Australia -- with the world's largest deposits of uranium -- should quickly lift restrictions on export and enrichment of the radioactive fuel to boost the multimillion dollar nuclear industry and help reduce the nation's reliance on polluting fossil fuels, a government report found yesterday.
The report into the uranium industry said federal and state governments should lift a long-standing restriction on opening more than the current three uranium mines in the nation.
"Skill shortages and government policies restricting the growth of the industry should be urgently addressed," the report said.
The report -- commissioned by the government in June -- said enrichment of uranium ore in Australia could add A$1.8 billion (US$1.4 billion) to the A$573 million a year uranium export industry.
"Current legal and regulatory impediments should be removed," the report said.
The report found 25 reactors could be supplying a third of Australia's energy needs by 2050.
The opposition center-left Labor Party, which introduced a ban on any new uranium mines while in power in 1983, called on Prime Minister John Howard to explain where the nuclear reactors would be built and where the radioactive waste would be dumped.

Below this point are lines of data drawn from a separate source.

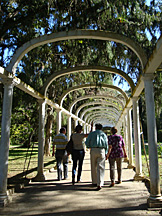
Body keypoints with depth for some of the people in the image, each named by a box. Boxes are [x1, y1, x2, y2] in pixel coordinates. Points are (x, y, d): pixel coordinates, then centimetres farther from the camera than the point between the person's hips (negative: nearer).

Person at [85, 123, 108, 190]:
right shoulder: (104, 134, 12)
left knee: (94, 167, 13)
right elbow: (106, 145, 7)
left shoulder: (91, 133, 10)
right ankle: (99, 184, -14)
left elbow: (87, 143, 4)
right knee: (100, 168, -3)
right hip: (101, 151, 0)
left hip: (93, 150, 0)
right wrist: (106, 153, 12)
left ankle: (94, 182, 22)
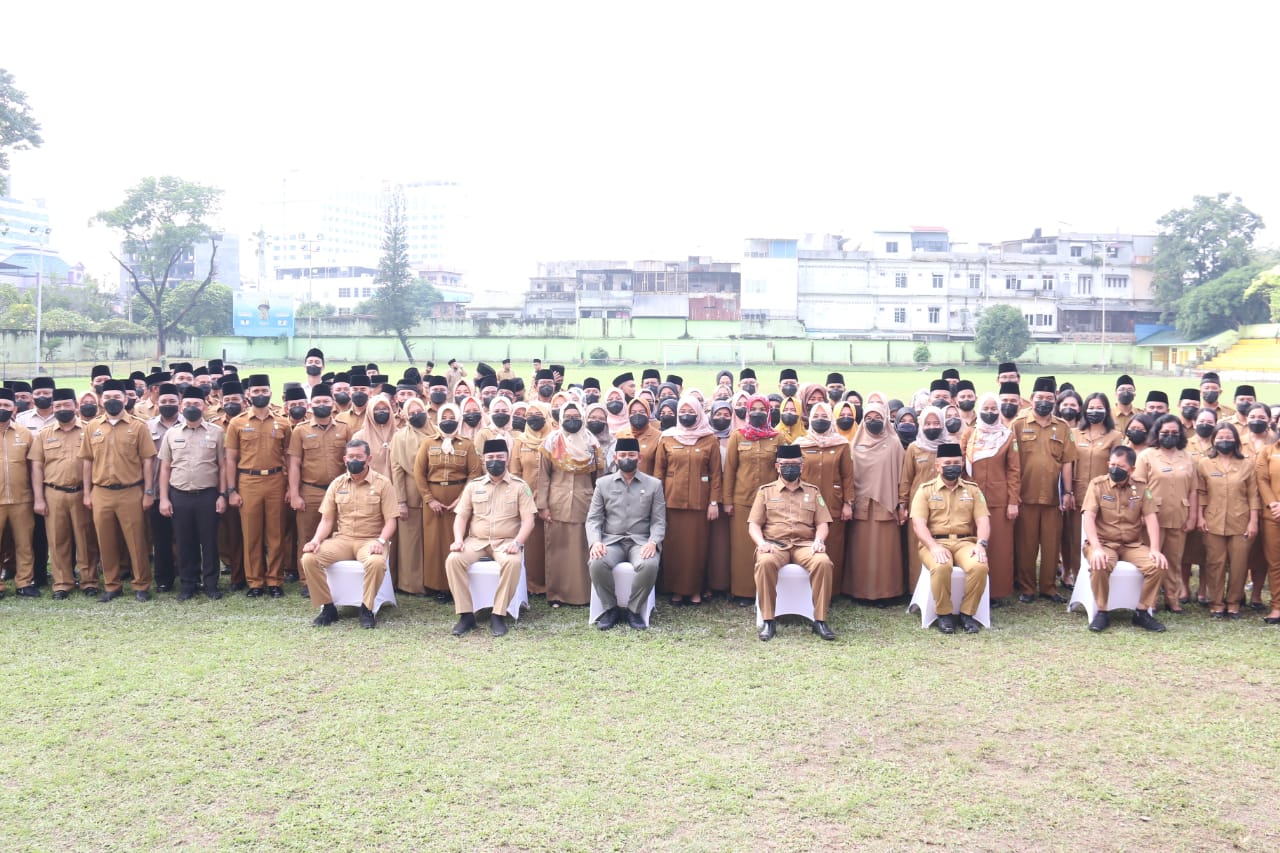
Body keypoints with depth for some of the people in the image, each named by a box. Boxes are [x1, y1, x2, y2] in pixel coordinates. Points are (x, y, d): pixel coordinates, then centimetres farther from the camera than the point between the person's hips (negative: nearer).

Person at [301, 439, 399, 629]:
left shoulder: (382, 484, -2)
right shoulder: (337, 484, 8)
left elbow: (390, 520, -6)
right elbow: (326, 520, 9)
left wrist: (381, 541, -24)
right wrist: (316, 540, -10)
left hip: (370, 540, -3)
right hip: (342, 539, 4)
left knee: (376, 562, -38)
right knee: (309, 558, -21)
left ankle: (366, 608, -14)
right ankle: (327, 607, -5)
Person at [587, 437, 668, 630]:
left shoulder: (654, 484, 8)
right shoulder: (603, 483, 11)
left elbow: (659, 521, 3)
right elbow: (593, 519, 6)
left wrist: (653, 542, -17)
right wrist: (595, 541, -14)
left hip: (641, 541, -1)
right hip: (611, 540, 1)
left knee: (650, 565, -34)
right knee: (596, 564, -32)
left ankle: (634, 610, -10)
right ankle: (611, 608, -8)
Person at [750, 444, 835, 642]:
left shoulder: (812, 491, 18)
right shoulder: (765, 491, 14)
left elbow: (822, 523, 11)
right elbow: (754, 524, 7)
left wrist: (819, 540, -11)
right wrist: (761, 542, -14)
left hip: (805, 544, 1)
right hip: (774, 544, -1)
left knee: (823, 562, -32)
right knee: (765, 563, -37)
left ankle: (820, 620, -20)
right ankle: (768, 621, -24)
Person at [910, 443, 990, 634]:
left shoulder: (972, 489, 14)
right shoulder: (925, 489, 6)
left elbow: (983, 520, 5)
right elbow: (918, 523, -5)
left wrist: (981, 544, -15)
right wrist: (934, 547, -21)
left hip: (965, 542, 2)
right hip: (935, 542, -2)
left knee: (979, 565, -31)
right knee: (941, 566, -36)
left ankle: (967, 613, -10)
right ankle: (944, 614, -13)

"If John Howard is re-elected, we will go down an inexorable course for 25 nuclear reactors in this country and tens of thousands of tonnes of nuclear waste," Labor Leader Kim Beazley told reporters, referring to elections due next year.
Howard refused to speculate on how many nuclear power plants could be built in Australia or where they would be located.
"It's too early for me as the leader of the government to start speculating about numbers and dates but the economics are obvious and compelling," Howard told reporters in Vietnam where he attended a weekend summit of APEC leaders.
"My approach will protect the coal industry. The approach of others will undermine it because they see the coal industry as the cause of the problem," Howard said, referring to Labor.
"I see the coal industry as part of the solution, as I see nuclear power, as I see renewables," he added.
Australia, which holds almost 40 percent of the world's known uranium reserves, imposes strict rules on its uranium sales to ensure that the fuel is not put to military use.
But sales are expected to soar with a recent agreement to supply uranium to China's burgeoning energy market.
Australia is also considering selling uranium to India to meet its growing energy demands despite New Delhi's refusal to sign the Nuclear Nonproliferation Treaty.
Australia, the world's largest coal exporter, uses the fossil fuel to generate most of its electricity. The nation's dependence on coal makes it the world's worst greenhouse gas polluter per capita, according to the World Resources Institute.
Generating nuclear power would be between 20 and 50 percent more expensive than coal or gas-fired power, the report said.
"Nuclear power and renewable energy sources will only become competitive in Australia in a system where the costs of greenhouse gas emissions are explicitly recognized," the report said.